Не может быть, подумала она. Ведь Гарс Гибсон Грей – еще мальчишка, школьник!

– Мы давно не встречались, мисс Ледгард.

– Ах, вон оно что.

Высокий, худой, плохо одетый мужчина, темноволосый, с острым, несколько птичьим лицом. Вполне можно принять за воришку. Только сейчас она разглядела в нем того мальчика, из которого за незаметно прошедшие годы вырос этот молодой человек.

– Извините, что вас не узнала. Но от кого цветы? Дело в том, что мать умерла.

– Цветы от меня.

– Но мама умерла.

– Цветы для вас.

– Для меня? Но зачем?

– А почему бы и нет? Просто решил зайти. И принести вам цветы.

– Мне так давно не дарили цветов.

– Ну вот я и подумал… то есть…

– То есть вы подумали, раз прошло столько времени, то…

– Нет, мне только хотелось…

– Траурный венок больше бы подошел. Да. Я не сразу догадалась, кто вы. Ну что ж, спасибо. – Она снова взяла букет. От него пахнуло ужасом и смертью.

– Не хочу занимать ваше время, – произнес он, видя, что Шарлотта не собирается приглашать в дом. – Я всего лишь хотел принести цветы и сказать, что если смогу быть вам чем-нибудь полезен, то с радостью, вы только дайте знать.

– Чем же вы можете быть мне полезны? – удивилась Шарлотта. – И почему я должна в чем-либо нуждаться? И все еще не могу понять: с какой целью вы пришли?

– Ну, один человек всегда другому может помочь, хотя бы тем, что бросит письмо в почтовый ящик.

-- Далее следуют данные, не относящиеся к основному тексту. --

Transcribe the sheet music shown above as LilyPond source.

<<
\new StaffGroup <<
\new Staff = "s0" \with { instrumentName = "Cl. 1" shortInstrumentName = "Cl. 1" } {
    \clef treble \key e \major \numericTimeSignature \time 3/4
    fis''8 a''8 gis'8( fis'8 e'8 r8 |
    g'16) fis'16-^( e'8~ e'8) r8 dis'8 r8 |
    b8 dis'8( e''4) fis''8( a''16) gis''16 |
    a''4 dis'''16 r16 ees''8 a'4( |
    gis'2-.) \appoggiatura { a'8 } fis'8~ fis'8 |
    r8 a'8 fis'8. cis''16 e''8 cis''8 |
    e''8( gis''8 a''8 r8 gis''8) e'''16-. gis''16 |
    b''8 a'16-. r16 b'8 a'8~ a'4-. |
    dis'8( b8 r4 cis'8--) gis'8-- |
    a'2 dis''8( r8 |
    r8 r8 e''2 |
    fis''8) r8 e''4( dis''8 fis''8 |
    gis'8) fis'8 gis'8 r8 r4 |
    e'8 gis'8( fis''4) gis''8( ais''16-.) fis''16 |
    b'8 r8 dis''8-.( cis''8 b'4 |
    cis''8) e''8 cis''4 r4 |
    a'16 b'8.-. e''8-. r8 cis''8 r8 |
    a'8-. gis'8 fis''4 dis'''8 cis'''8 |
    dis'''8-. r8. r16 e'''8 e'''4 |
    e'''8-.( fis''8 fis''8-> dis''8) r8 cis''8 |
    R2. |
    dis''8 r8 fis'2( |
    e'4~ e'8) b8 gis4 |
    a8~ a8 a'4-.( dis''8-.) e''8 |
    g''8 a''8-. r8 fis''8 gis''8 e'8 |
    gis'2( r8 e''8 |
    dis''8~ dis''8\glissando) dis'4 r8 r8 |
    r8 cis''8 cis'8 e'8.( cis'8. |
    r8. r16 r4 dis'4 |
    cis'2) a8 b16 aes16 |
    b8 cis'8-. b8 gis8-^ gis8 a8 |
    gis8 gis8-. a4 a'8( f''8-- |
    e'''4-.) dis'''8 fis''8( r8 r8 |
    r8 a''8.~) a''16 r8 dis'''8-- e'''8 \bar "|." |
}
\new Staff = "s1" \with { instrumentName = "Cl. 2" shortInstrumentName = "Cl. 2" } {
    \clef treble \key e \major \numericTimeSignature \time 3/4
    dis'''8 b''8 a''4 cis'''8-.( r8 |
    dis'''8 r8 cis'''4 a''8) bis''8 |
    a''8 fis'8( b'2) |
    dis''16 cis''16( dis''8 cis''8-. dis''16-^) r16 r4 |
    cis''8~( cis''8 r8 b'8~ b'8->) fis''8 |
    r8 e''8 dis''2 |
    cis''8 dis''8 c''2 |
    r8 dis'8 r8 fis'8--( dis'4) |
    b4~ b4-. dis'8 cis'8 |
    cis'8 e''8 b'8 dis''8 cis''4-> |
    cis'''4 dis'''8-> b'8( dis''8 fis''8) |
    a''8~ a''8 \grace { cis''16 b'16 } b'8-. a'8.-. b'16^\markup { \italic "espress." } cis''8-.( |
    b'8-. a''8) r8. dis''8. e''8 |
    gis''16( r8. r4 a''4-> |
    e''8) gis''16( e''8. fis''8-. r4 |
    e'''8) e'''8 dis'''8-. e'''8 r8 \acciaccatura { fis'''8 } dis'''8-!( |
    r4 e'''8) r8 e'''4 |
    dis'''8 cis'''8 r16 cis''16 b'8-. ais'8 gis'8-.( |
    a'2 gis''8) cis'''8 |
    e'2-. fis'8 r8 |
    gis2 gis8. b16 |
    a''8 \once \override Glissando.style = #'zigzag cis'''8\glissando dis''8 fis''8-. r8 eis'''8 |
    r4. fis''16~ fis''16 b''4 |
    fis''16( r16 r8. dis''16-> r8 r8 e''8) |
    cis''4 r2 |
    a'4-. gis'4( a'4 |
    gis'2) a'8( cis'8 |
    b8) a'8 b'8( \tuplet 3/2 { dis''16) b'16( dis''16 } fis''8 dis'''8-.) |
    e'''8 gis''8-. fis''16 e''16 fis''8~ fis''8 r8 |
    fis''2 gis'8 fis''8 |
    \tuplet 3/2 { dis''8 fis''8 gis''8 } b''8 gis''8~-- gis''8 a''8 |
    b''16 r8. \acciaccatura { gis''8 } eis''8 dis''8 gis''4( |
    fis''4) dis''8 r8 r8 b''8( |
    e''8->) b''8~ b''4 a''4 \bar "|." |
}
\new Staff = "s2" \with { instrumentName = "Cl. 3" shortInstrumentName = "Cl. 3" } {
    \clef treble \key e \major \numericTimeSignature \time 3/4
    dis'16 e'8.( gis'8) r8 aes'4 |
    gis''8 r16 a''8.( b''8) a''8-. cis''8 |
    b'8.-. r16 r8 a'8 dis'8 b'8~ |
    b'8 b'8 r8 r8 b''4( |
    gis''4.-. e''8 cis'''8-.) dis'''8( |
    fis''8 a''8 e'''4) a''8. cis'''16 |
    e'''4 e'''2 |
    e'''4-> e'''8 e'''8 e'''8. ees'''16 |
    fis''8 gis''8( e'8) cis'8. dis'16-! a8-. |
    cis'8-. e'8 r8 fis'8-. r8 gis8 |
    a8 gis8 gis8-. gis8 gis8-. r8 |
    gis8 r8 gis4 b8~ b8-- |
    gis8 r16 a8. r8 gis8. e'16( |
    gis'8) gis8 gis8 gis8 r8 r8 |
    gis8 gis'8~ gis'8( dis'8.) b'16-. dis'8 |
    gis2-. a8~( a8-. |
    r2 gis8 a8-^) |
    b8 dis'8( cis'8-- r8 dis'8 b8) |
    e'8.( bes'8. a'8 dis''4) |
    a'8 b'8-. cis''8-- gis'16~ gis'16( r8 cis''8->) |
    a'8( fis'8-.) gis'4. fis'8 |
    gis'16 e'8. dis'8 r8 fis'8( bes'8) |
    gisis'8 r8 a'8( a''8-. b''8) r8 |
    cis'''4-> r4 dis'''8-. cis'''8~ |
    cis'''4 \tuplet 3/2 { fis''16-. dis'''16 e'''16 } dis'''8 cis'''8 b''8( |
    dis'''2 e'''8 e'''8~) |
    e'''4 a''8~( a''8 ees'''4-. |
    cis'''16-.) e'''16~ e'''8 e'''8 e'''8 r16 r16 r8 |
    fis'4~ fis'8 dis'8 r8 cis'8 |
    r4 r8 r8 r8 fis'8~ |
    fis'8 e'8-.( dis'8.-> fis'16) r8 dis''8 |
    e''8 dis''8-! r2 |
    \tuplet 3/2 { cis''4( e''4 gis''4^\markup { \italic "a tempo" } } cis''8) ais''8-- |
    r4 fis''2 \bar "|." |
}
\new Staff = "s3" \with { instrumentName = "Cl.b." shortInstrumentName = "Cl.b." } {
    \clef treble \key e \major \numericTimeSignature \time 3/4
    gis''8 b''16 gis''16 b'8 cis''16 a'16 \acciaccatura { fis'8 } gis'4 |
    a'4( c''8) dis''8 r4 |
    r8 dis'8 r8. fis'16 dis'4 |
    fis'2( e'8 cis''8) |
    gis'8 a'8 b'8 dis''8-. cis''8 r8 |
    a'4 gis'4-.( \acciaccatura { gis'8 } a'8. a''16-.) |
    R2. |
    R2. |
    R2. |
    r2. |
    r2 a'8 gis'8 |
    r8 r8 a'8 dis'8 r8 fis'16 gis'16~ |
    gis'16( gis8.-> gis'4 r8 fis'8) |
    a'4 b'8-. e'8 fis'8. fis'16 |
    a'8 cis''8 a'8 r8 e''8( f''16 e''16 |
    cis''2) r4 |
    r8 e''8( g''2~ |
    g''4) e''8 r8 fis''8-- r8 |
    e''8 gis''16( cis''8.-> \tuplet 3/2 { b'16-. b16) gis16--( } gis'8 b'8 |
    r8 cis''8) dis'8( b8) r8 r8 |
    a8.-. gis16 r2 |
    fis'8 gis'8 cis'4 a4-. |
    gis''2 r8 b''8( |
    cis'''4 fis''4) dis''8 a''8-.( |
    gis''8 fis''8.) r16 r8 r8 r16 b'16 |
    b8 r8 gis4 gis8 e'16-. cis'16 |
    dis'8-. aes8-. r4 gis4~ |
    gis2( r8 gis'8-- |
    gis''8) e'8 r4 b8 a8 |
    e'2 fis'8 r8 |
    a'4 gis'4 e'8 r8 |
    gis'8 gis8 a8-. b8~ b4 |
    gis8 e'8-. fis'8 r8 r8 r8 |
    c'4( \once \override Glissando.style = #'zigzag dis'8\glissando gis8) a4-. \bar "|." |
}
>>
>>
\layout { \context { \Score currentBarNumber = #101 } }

– Благодарю, но письма я еще в состоянии бросать сама.

– Что ж, прошу извинить.

– За что?

– За неловкость. Не думал, что так получится.

– Простите, но я не совсем понимаю. Старею и теряю способность понимать молодежь. Возможно, не понимаю уже даже языка цветов. Вы, случайно, не из тех, кого называют дети-цветы?

– Да нет же, ничего подобного. Я всего лишь хотел… простите.

– О, не за что, не за что. Большое спасибо за цветы.

Они смотрели друг на друга, стараясь найти слова. Так и не придумав ничего, Шарлотта махнула рукой и захлопнула дверь. Гладиолусы посыпались из рук на пол. Она стояла у двери, прислушиваясь к отдаляющимся шагам. Слезы, в последнее время охотно льющиеся из глаз, снова подступили.

Так и не подобрав цветы, она медленно пошла в кухню. И зачем только ей вспомнился Мэтью? Зачем так невежливо говорила с мальчиком, делая вид, что не понимает его поступка? Невольная жалость молодых – это знак старости, своего рода испытание, да еще одно из легчайших, которое надо сносить с достоинством. Значит, вот оно какое, одиночество старых людей, и тщетны попытки им помочь. «Но ведь я еще не старая, – подумала она, – еще не старуха». Этот мальчик, едва с ней знакомый, пришел, как странно. Неужели прослышал о завещании? Наверняка уже все вокруг знают.